Consistent with previous report, we found that ANGPTL3 levels were much lower in male non-diabetic participants than female controls in the study [33]. When we screened covariables by stepwise regression, different covariables were identified in males or females in the presence or absence of T2DM. These data implicated different regulatory mechanisms of ANGPTL3 levels in males and females.

Insulin therapy is a crucial tool in treating diabetic patients. It is not only beneficial for glycemic control but also improve complications that are secondary to hyperglycemia especially in elder patients [52]. Previous studies revealed the down-regulation of ANGPTL3 production in immortalized human hepatocytes by insulin [25, 45, 53]. Likewise, insulin injection transiently decreased ANGPTL3 level in the blood of non-diabetic Caucasian women with small sample size. In contrast to these findings, the data of our study clarified no effect of insulin on ANGPTL3 levels by several lines of evidence: (1) neither univariate nor multivariate analysis showed a significant correlation between plasma insulin level and ANGPTL3 in the study subjects; (2) insulin treatment did not change ANGPTL3 production in hepatocytes isolated from diabetic db/db mice; and (3) ANGPTL3 level did not alter after 6 and 24 h injection of insulin. These data collectively suggested the complicated regulation of ANGPTL3 in the setting of diabetes. Giving that the previous in vivo study was small (n = 18) and confined to selected healthy volunteers, the effect of insulin on ANGPTL3 level needs further confirmation from larger sample sizes with different ethnic groups.

Study limitations

There are limitations in the study. First, ANGPTL3 level could be also influenced by other factors. Recently, another family member, ANGPTL8 was identified, which might regulate ANGPTL3 activity [28]. ANGPTL8, also named as Betatrophin, was originally identified to induce β cell proliferation in mice. A recent study has reported a strong association between angptl8 and C-peptide level in non-diabetic subjects, highlighting the likelihood that this increase of ANGPTL8 driven by insulin resistance serves to compensate for the increased insulin demand in obese subjects [54]. Except its role in C-peptide production, ANGPTL8 also regulates lipid metabolism.

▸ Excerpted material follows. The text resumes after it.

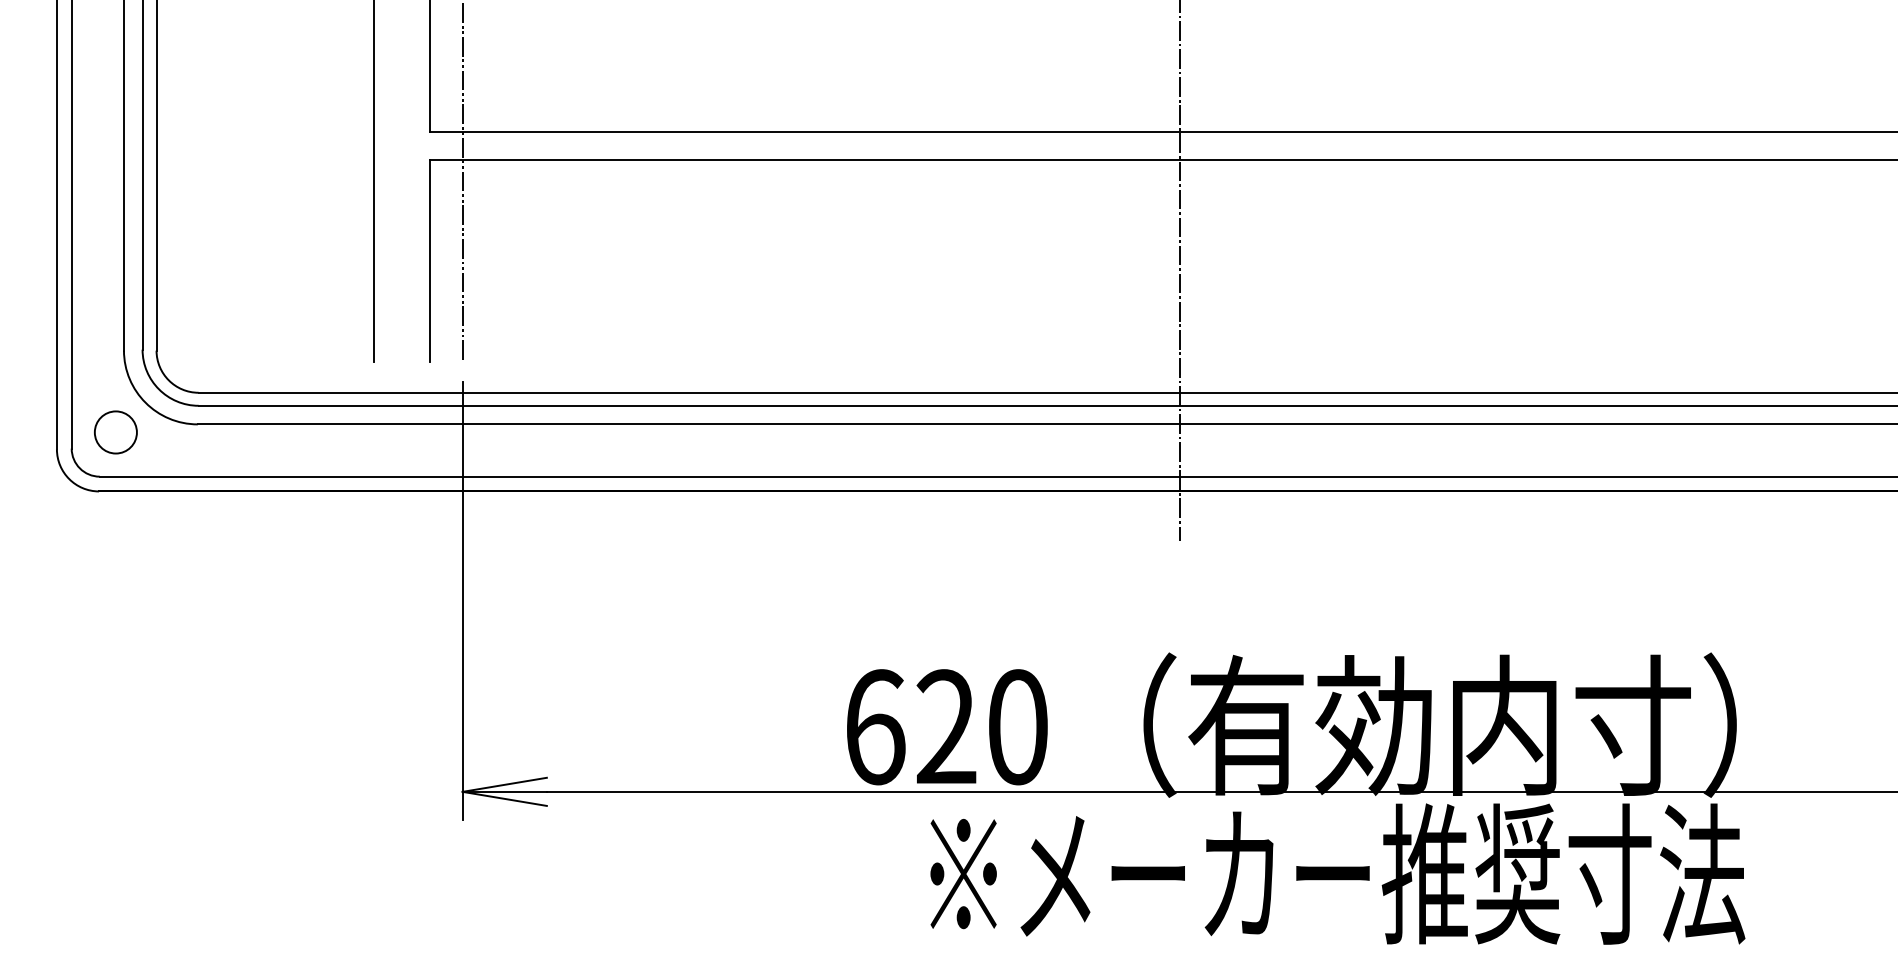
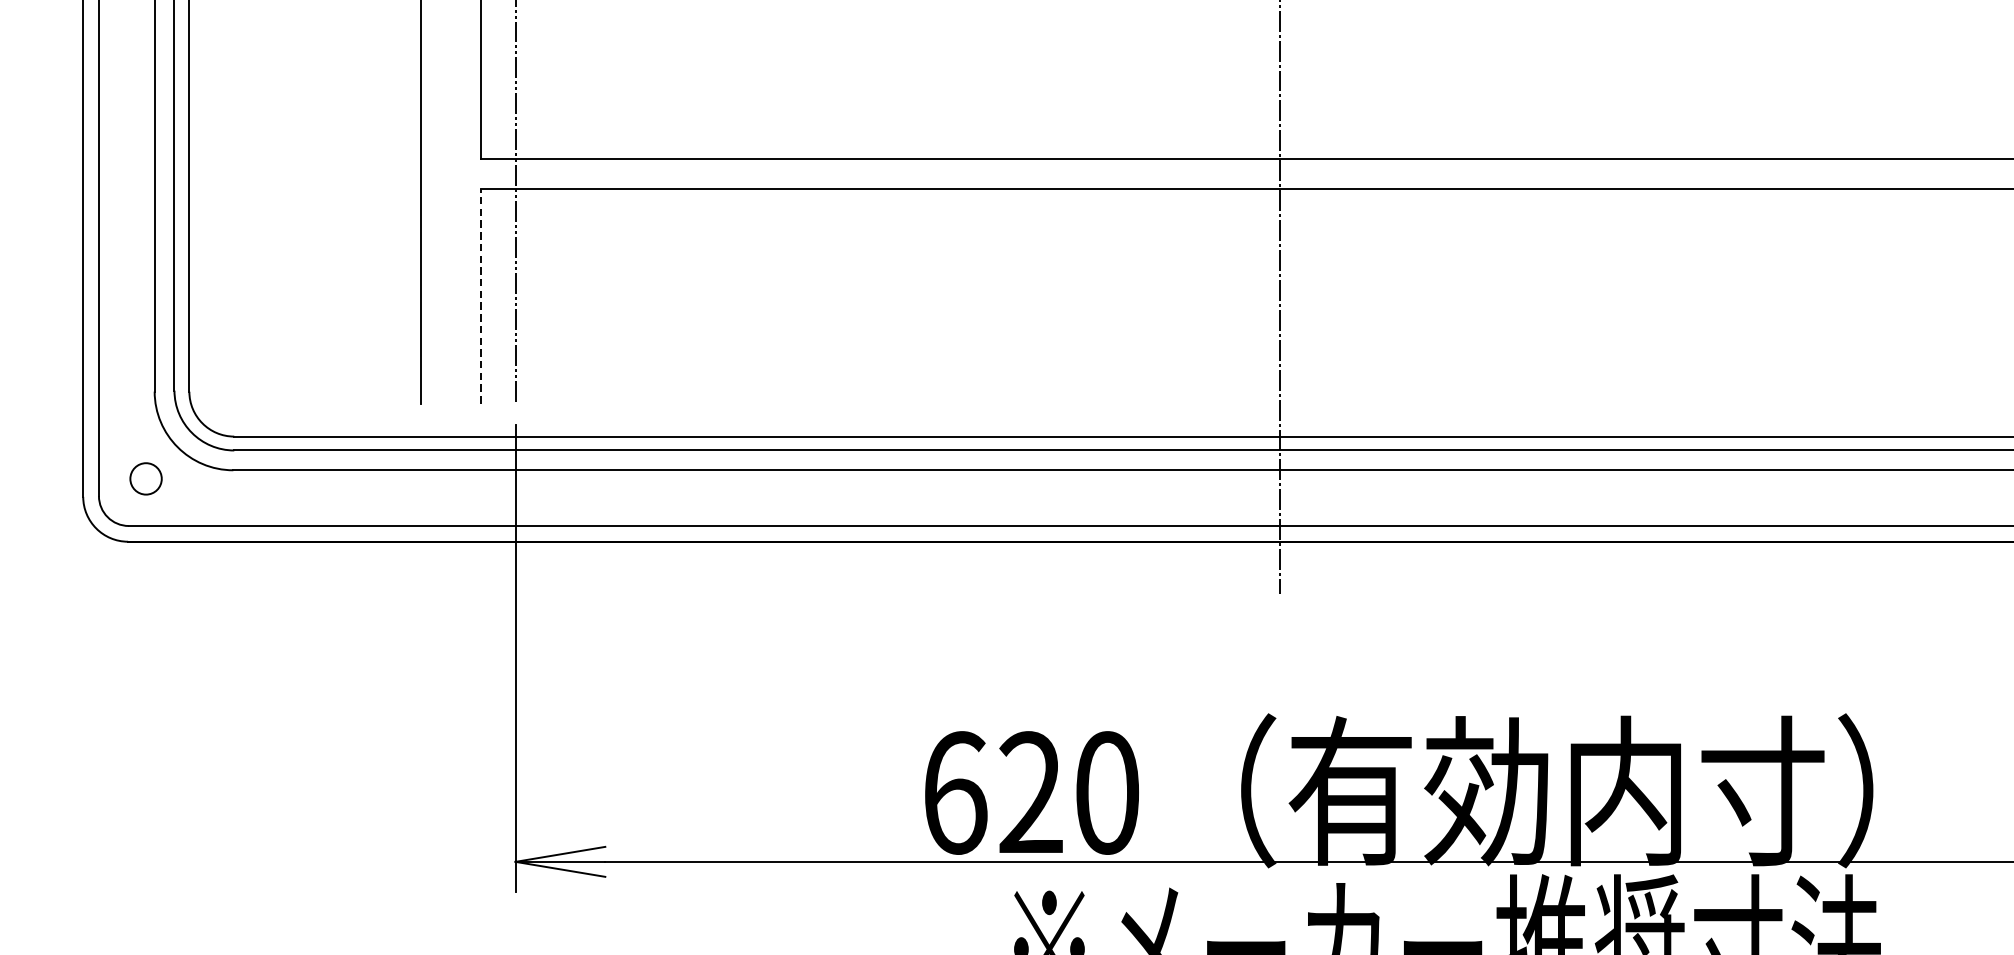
line: (430, 261) -> (481, 296), solid -> dashed
circle: (115, 432) -> (145, 478), size x0.7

GWAS studies in humans show ANGPTL8 SNPs affect HDL-c or LDL-c but the effect of ANGPTL8 on triglyceride is modest. Microarray analysis reveals that ANGPTL8 ANGPTL3, ANGPTL4 coordinates with ANGPTL3 and ANGPTL4 in the regulation of lipids [55]. Thus, it would be interesting to dissect whether ANGPTL8 acts as a novel independent variable in the association between ANGPTL3 and HDL components. Second, due to technical limitations, it is not feasible to evaluate ANGPTL3 activity in vivo. Third, we investigated the relationship between ANGPTL3 and major HDL components. As the progress of high-through proteomics, new molecules would be identified in HDL particles. Further evaluation of ANGPTL3 on HDL particles will be continued.

Conclusion

ANGPTL3 is highly positively correlated with cholesterol and apoA-I but negatively correlated with SAA in HDL in non-diabetic female subjects. Paradoxically, plasma levels ANGPTL3 was reduced in female T2DM patients and its negative association with SAA was diminished. In line with that, plasma levels of ANGPTL3 were positively correlated with the percentage of cholesterol efflux towards HDL in non-diabetic females but not in female T2DM patients. Therefore, ANGPTL3 could be specifically associated with HDL metabolism and function in females. The decrease of ANGPTL3 level in female diabetes patients might be involved in the impaired HDL metabolism and function.